O que realmente aconteceria sem o gás russo?
Como poderiam os funcionários, engenheiros ou proprietários individuais da UE preparar-se para tal eventualidade?
O especialista Vaclav Smil, professor emérito da Faculdade de Meio Ambiente da Universidade de Manitoba, no Canadá, destaca que existem enormes impedimentos estruturais na resolução de um embargo ao gás natural russo.
As nações europeias procuram energia tal como uma pessoa com problemas respiratórios procura ar. Eles gostariam de tentar gerar o máximo de eletricidade possível utilizando combustíveis alternativos. As opções na mesa? Muitos.

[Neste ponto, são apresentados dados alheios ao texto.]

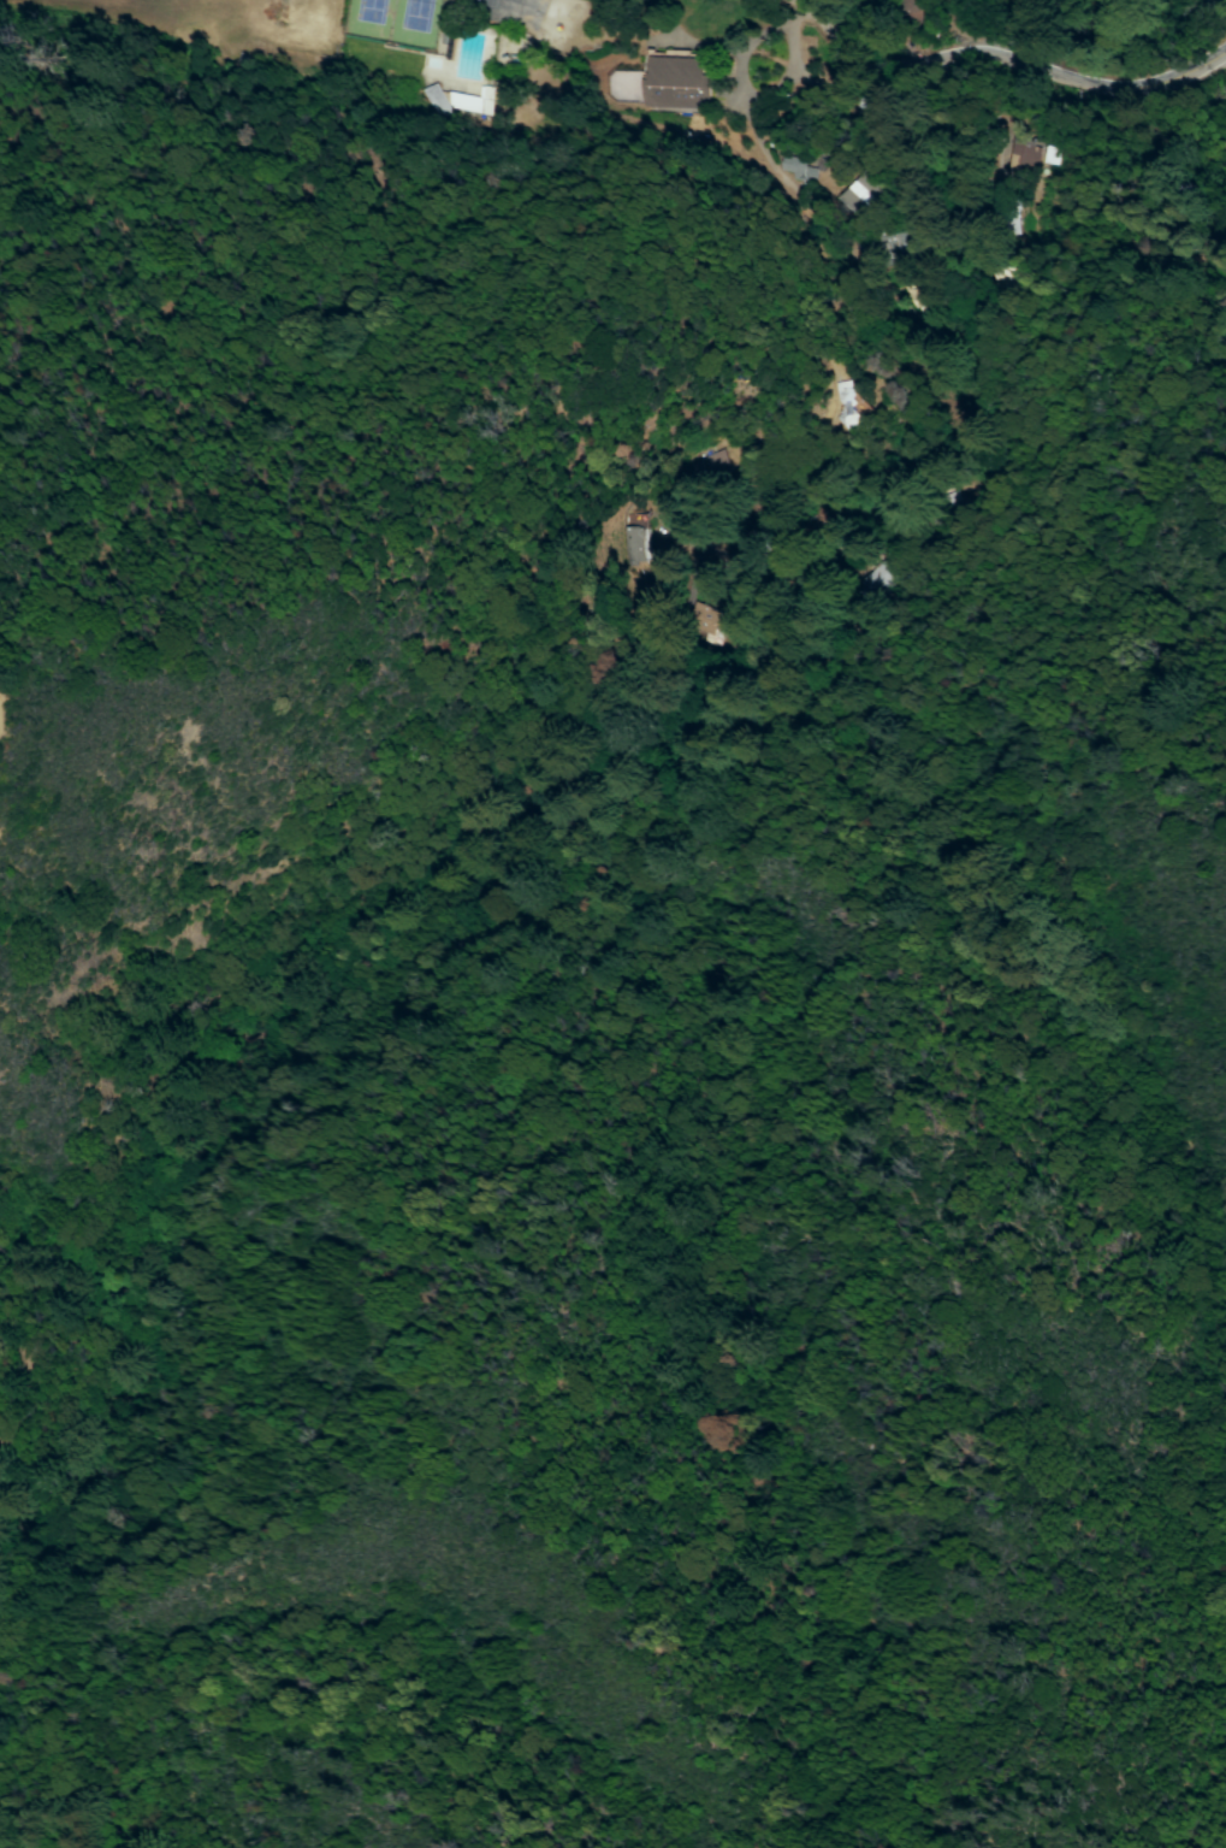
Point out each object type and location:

Desde equipar-se para trocar o combustível nas caldeiras centrais utilizadas para aquecimento urbano (que aquece um quarto dos lares da UE) utilizar fogões elétricos portáteis e não radiadores.
A principal estratégia também segundo a IEA, em todo caso, é baixar o termostato.

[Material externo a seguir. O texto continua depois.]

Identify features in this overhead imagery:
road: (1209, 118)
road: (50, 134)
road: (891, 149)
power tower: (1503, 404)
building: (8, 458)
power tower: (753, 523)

Não é exatamente um plano infalível
O plano de 10 pontos da IEA prevê uma redução de temperatura de 1 ° C. Um mantra então repetido em cascata por políticos nacionais e por muitos VIPs que aderem a priori às simplificações da mídia.
Infelizmente, as coisas são muito diferentes.

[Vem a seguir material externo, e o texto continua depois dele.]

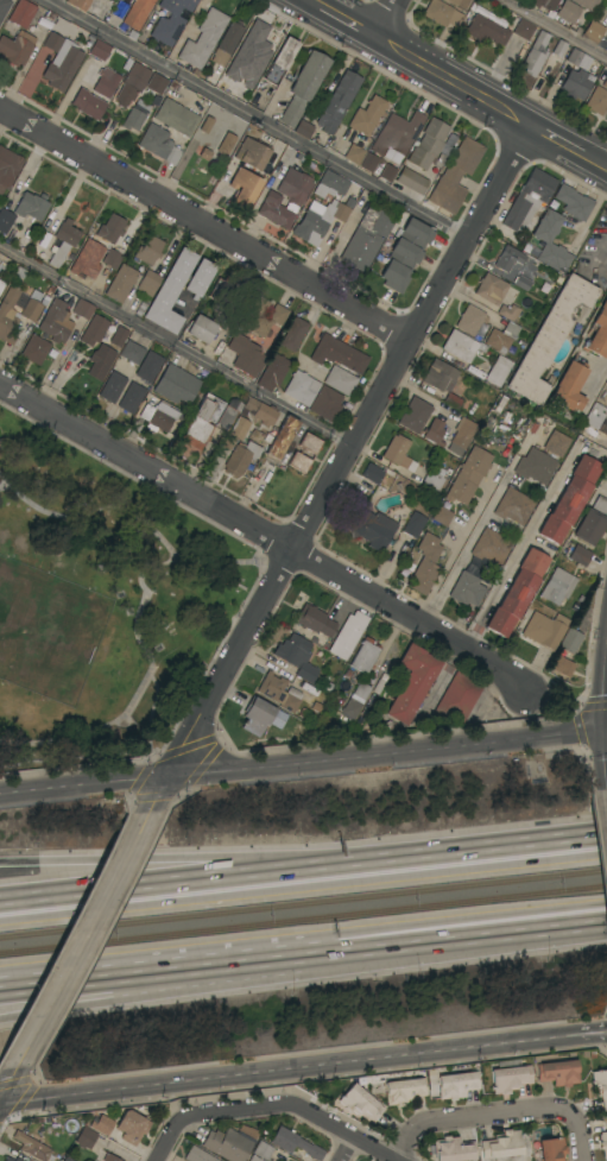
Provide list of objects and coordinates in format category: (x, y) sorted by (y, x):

A UE no seu conjunto poderia, em teoria, poupar energia suficiente para substituir todos O gás russo só seria importado se as pessoas reduzissem mais drasticamente a temperatura interna das casas. Quão drástico? Muito drástico. Estou falando de algo como 8° ou 9° C, que seria a quantidade necessária (diz a própria estimativa da AIE) para economizar 10 bilhões de metros cúbicos de gás. Esta prescrição encobre as diferenças na dependência do gás russo entre os países da UE (e a Itália, por exemplo, está em péssimas condições), mas dá uma ideia de quão drásticas seriam as reduções de temperatura necessárias.
Pode ser feito?
Não. Diminuir tanto o aquecimento seria, digamos assim, muito difícil. A AIE indica que as temperaturas interiores médias na UE são de apenas 13° ou 14° C (55° a 57° F).
É claro que a maioria das pessoas poderia gerir “tecnicamente” esta dificuldade em espaços pequenos e com dispositivos eléctricos. Aquecedores de ambiente. Eu disse “tecnicamente”, mas não “economicamente”. E não estou falando de lojas ou espaços maiores, isso seria outro assunto. Mas “tecnicamente” sim.
Agora, dado que sem o gás russo o aquecedor eléctrico será o objecto de culto do próximo Inverno, a questão é: conseguiremos produzir aquecedores suficientes até ao próximo Inverno? Veremos um esforço produtivo semelhante ao que foi feito para obter mais ventiladores no início da pandemia. Por outro lado, numa estimativa aproximada (estimativa Smil), são necessários 10 milhões de aquecedores de ambiente. Um objetivo ao nosso alcance, inclusive produzindo quantos forem necessários e acrescentando outros de última hora, se necessário.
Seria uma solução dramática, mas pelo menos “europeia”, se pensarmos que a Siemens estaria na vanguarda na Alemanha (já é a maior empresa de produção industrial).
Em outras palavras
Reconectando a América e os vários formuladores de políticas de energia da UE gastam seu tempo persuadindo os cidadãos de que tudo se trata de seu comportamento. Ou demonstre entusiasmo e generosidade (interessados) por bombas de calor, o que levaria anos.
A verdade é que a opção mais realista para o próximo inverno e para os 450 milhões de europeus obrigados pelo absurdo da guerra a enfrentar o frio: aquecedor eléctrico, e até de baixa temperatura.